Il n’est pas inutile, à l’heure actuelle, de lire, sous la plume avisée de Christophe Donner, le déroulement de cette histoire pas si éloignée de nous, tandis que des candidats d’extrême droite (ou populistes, appelons-les comme on veut) se présentent à nos suffrages en se démenant pour orienter les débats vers leurs thèmes de prédilection (le soi-disant « grand remplacement » par exemple). Ce genre de rhétorique éculée n’en fonctionne pas moins, malheureusement, toujours trop efficacement. À l’époque que décrit Christophe Donner, ces ténors aux discours haineux se nommaient Edouard Drumont, Léon Daudet ou encore Charles Maurras.

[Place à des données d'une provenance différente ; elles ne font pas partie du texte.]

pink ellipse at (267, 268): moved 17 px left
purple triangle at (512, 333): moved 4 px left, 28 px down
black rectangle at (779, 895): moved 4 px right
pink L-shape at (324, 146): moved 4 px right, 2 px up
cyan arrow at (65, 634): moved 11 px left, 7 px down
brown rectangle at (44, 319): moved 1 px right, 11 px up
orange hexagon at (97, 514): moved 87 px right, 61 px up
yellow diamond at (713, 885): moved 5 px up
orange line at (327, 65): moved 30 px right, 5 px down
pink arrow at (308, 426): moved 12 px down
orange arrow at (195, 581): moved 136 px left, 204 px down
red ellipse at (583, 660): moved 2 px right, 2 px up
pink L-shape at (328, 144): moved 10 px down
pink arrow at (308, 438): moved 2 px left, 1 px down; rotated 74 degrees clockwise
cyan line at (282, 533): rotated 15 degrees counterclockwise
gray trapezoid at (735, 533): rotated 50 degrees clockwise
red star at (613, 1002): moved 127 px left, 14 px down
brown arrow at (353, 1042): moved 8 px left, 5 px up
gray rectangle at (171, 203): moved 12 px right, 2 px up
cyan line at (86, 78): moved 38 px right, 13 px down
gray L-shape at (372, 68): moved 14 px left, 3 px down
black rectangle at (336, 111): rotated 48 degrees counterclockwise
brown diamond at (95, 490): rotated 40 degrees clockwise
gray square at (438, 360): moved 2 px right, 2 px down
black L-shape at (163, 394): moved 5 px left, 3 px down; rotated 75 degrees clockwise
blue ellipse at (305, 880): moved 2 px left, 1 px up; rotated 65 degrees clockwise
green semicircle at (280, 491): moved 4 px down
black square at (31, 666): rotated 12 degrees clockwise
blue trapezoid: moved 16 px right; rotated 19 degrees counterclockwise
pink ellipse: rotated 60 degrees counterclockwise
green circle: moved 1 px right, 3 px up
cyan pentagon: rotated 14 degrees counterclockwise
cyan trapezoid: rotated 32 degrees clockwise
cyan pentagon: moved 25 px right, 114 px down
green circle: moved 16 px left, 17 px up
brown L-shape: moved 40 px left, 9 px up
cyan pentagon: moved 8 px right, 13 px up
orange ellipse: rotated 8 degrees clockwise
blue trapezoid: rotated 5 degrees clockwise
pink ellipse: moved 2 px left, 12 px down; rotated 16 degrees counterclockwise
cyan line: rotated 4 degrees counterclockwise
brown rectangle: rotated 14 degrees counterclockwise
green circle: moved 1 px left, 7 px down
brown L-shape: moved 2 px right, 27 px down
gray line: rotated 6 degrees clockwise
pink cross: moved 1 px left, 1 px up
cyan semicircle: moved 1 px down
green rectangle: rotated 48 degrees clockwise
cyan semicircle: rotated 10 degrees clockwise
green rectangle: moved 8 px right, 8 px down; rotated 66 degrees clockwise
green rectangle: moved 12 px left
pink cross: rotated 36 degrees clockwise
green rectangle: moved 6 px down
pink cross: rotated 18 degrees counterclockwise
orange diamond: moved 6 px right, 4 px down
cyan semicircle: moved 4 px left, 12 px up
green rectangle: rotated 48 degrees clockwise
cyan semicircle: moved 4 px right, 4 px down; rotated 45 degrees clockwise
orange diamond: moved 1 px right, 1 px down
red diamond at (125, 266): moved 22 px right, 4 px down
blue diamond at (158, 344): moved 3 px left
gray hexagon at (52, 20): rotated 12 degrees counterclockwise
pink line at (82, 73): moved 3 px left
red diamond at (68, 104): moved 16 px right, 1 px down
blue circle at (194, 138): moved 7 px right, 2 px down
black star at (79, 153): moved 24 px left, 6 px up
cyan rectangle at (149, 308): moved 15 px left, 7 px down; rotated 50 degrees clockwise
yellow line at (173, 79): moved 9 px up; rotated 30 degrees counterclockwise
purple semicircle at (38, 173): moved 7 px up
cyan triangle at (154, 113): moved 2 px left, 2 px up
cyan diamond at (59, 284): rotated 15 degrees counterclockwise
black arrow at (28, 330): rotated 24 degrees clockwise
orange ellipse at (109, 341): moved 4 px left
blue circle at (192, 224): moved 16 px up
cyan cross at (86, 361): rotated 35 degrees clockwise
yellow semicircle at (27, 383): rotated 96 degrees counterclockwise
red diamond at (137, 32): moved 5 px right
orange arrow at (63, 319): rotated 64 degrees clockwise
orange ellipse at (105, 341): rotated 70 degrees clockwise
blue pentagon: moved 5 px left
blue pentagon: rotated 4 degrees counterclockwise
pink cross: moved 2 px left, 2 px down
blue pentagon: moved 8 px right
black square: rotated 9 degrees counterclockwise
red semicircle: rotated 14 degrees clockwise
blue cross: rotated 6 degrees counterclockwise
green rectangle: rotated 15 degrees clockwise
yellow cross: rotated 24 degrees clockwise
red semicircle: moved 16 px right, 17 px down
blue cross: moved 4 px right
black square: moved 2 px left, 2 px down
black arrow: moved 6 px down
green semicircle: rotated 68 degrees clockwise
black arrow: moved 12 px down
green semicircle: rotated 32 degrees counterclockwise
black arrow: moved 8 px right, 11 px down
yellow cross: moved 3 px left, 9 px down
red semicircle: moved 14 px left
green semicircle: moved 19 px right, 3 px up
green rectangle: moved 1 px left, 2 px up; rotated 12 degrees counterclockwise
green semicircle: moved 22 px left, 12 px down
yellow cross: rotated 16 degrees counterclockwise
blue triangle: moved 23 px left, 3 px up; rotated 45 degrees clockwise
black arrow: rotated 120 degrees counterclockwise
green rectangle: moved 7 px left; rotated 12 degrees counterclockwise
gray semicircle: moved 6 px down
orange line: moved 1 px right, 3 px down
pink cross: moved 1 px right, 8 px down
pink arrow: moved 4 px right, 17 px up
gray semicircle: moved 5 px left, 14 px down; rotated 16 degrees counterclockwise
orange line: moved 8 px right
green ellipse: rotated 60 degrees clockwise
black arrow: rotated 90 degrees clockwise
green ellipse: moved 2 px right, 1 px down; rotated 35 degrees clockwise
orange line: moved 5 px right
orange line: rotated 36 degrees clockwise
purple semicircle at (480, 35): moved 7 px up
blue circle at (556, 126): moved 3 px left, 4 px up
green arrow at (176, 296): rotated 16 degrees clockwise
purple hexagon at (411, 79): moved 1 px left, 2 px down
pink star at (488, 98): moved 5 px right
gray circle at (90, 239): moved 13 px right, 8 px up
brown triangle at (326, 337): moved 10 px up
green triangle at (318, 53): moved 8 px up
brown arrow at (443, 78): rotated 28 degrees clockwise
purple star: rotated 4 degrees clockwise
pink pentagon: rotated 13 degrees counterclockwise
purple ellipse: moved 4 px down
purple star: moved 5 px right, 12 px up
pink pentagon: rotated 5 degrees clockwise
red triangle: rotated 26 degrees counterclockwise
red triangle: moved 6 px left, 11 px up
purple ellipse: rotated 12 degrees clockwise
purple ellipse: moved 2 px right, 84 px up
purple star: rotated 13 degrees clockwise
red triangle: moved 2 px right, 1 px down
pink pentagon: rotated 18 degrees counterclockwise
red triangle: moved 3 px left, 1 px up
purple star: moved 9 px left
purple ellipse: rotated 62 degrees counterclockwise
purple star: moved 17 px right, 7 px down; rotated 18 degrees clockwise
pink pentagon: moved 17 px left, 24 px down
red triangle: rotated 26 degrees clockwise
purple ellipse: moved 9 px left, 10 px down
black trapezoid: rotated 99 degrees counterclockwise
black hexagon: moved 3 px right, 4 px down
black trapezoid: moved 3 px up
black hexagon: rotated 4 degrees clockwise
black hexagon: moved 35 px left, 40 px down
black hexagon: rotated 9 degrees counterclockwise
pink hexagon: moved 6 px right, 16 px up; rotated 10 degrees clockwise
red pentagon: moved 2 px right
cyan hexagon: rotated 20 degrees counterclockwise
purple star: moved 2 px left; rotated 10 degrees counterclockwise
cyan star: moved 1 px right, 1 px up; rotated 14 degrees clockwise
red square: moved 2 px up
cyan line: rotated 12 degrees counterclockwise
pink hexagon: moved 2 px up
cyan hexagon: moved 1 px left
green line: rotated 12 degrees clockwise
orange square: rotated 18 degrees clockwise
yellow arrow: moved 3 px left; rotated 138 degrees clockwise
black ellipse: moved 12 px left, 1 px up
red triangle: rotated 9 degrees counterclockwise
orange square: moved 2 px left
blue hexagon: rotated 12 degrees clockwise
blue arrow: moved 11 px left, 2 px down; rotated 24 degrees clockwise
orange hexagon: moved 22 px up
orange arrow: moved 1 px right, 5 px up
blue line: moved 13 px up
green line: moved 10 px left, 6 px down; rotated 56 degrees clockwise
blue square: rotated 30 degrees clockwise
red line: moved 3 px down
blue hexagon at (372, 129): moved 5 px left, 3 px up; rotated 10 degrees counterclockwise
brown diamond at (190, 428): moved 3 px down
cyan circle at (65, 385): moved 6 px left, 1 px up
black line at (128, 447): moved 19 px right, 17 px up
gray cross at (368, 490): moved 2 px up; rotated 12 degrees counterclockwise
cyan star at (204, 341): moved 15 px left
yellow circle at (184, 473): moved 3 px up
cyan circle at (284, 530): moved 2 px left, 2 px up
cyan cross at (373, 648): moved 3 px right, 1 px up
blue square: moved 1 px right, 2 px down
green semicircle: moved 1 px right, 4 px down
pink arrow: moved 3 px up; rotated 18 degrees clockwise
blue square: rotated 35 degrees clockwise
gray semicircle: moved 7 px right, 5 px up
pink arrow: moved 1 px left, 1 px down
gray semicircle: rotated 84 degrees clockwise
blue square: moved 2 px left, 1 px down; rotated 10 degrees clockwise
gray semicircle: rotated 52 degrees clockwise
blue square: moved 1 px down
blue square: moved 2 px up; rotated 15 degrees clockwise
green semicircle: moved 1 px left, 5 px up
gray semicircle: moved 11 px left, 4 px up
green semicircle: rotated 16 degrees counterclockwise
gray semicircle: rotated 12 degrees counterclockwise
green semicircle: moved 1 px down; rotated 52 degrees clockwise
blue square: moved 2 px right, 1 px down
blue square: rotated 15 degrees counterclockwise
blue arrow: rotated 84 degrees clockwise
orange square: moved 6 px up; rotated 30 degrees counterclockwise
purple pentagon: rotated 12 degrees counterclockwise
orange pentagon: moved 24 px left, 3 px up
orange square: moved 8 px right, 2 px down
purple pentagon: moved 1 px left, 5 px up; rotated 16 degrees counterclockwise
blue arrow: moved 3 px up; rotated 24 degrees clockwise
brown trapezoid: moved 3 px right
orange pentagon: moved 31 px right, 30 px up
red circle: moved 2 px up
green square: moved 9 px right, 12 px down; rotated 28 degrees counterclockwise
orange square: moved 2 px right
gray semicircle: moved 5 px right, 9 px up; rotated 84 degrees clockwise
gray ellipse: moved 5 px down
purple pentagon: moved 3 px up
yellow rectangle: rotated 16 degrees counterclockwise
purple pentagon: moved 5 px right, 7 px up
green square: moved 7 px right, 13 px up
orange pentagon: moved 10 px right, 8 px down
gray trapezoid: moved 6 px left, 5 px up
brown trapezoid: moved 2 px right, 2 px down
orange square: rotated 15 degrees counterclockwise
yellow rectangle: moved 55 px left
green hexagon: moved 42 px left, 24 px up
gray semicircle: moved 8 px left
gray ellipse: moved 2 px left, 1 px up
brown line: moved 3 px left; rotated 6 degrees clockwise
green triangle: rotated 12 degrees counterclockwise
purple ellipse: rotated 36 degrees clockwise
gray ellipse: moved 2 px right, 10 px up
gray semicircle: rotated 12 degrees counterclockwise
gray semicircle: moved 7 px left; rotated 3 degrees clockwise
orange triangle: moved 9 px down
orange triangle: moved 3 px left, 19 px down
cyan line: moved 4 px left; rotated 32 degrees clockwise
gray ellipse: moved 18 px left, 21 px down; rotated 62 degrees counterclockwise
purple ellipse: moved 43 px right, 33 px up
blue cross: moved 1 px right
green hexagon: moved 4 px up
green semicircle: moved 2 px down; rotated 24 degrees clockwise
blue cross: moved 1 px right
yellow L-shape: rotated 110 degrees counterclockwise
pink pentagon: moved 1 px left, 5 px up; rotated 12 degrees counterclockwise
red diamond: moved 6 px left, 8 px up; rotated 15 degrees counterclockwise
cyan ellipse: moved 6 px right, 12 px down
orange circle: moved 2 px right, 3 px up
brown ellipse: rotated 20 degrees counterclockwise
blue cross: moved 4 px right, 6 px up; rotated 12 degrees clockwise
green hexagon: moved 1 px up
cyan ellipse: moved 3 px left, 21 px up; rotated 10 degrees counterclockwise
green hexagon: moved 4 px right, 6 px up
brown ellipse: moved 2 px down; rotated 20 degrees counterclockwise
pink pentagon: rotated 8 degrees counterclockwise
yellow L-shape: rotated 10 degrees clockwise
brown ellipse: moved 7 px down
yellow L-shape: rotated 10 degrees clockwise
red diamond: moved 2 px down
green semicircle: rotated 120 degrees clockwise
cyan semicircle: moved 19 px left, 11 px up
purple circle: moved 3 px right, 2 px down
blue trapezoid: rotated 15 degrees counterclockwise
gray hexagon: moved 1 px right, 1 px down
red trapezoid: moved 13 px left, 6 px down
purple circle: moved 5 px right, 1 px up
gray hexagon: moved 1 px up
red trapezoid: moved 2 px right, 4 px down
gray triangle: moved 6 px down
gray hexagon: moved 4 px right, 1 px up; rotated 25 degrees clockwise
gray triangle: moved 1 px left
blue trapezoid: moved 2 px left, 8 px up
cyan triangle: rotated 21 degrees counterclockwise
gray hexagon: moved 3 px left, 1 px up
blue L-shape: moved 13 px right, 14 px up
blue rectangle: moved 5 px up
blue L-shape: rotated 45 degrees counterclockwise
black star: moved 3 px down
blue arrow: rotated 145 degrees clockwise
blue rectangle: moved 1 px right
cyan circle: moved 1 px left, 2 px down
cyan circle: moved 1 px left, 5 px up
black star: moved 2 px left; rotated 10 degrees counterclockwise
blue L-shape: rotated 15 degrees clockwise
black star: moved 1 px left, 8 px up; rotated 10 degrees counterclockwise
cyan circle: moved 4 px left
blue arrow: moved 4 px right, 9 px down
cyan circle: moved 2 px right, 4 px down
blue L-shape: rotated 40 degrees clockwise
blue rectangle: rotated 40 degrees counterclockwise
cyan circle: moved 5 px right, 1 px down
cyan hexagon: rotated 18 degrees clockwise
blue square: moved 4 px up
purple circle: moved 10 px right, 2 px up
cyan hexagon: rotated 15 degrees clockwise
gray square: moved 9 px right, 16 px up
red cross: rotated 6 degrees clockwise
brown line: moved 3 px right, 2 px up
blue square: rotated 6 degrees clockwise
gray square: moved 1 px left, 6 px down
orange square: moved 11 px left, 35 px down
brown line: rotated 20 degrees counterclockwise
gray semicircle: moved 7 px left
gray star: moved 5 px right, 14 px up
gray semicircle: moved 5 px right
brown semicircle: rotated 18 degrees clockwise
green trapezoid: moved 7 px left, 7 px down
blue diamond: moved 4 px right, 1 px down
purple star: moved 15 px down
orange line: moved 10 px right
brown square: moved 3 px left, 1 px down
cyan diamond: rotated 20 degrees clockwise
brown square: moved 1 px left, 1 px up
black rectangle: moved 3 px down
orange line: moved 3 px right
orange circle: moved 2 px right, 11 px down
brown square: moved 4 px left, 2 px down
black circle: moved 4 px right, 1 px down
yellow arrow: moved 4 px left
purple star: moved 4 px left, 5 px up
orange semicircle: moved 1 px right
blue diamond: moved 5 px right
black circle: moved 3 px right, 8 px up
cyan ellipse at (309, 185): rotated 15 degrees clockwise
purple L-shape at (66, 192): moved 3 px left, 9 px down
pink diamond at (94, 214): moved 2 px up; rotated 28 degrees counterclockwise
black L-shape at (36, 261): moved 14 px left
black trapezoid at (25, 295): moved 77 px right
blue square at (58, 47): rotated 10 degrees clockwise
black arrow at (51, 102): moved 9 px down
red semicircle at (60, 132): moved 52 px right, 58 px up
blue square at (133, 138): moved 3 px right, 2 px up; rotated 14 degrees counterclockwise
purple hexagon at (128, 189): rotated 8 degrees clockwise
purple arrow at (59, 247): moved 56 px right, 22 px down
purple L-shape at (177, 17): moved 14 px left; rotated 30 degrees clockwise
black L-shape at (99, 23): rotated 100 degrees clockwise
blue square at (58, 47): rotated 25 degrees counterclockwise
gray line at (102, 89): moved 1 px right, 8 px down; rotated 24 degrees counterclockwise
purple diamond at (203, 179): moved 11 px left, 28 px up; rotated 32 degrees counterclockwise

En fait, dans La France goy, il est assez peu question de ce dernier, beaucoup plus des deux autres. Au premier, Edouard Drumont (1844-1917), à qui il faut reconnaître qu’il ne manquait pas de talent quand il s’agissait de manier la plume, l’on doit, entre autres, La France juive, ouvrage de détestation qui devint, assez rapidement après sa parution, un énorme succès de librairie, malgré l’avis très négatif de Zola pour qui il s’agissait d’un « tissu d’imbécillités, d’enflures et lieux communs ». Ce livre pernicieux n’en poursuivit pas moins son emprise et n’en répandit pas moins ses effluves nauséabonds. Cet Edouard Drumont de sinistre mémoire (dont, signalons-le au passage, Georges Bernanos fit l’éloge dans La Grande Peur des Bien-Pensants, essai publié en 1931) continua, jusqu’au terme de sa vie, à diffuser le bouquet hideux de son antisémitisme, entre autres dans La libre Parole, le journal qu’il lança dès 1892.
Le deuxième sinistre individu qu’il faut nommer ici, c’est Léon Daudet (1867-1942), fils aîné d’Alphonse, qui, marqué par le livre de Drumont et, dès lors, lié à lui, préféra, en fin de compte, rejoindre l’Action Française dont il fut l’un des fers de lance les plus actifs. Comme écrit Christophe Donner, « Hors des dogmes, le roman de l’antisémitisme n’est rien d’autre qu’une saga familiale, Drumont en pater familias, Daudet en fils héritier, chargé de la réalisation du projet imaginé par son fondateur. » Cette charge, tandis que Drumont déclinait, il s’en acquitta au sein de l’Action Française, avec ses Camelots du roi (dont fit partie Bernanos !) , accumulant éhontément les méfaits et les roublardises jusqu’à la nausée.
Si certains des faits rapportés, au long des pages, par Christophe Donner sont bien connus (le scandale de Panama ou, bien sûr, l’Affaire Dreyfus), tout en méritant amplement d’être à nouveau retracés, d’autres le sont beaucoup moins, qui pourtant ne manquent pas de piquant. Ainsi de la cabale organisée par Léon Daudet et ses sbires contre la firme Maggi, qui venait de s’implanter en France avec grand succès, avant d’être accusée d’être un repaire d’espions « juifs-allemands » infiltrés en France, ce qui, bien évidemment, n’était qu’un ahurissant tissu de calomnies. On remarquera d’ailleurs que, petit à petit, à l’approche de la guerre de 14-18, les mots « juifs » ou « youpins » furent remplacés par les mots « Allemands » ou « Boches ». A propos de cette abominable et folle guerre, Christophe Donner ne manque pas l’occasion de décrire le comportement bien peu reluisant de Daudet, le chantre de la haine patriotique qui, quand la guerre est déclarée, prend piteusement la fuite jusqu’en Touraine, avant de s’en retourner à Paris en prétendant avoir été victime d’un grave accident d’automobile, transformant ainsi, au moyen d’une « pirouette journalistique » « le fuyard froussard en première victime de la barbarie allemande ». Quand je disais que les « fake news » ne datent pas d’aujourd’hui ! Le livre de Christophe Donner en donne l’époustouflante illustration.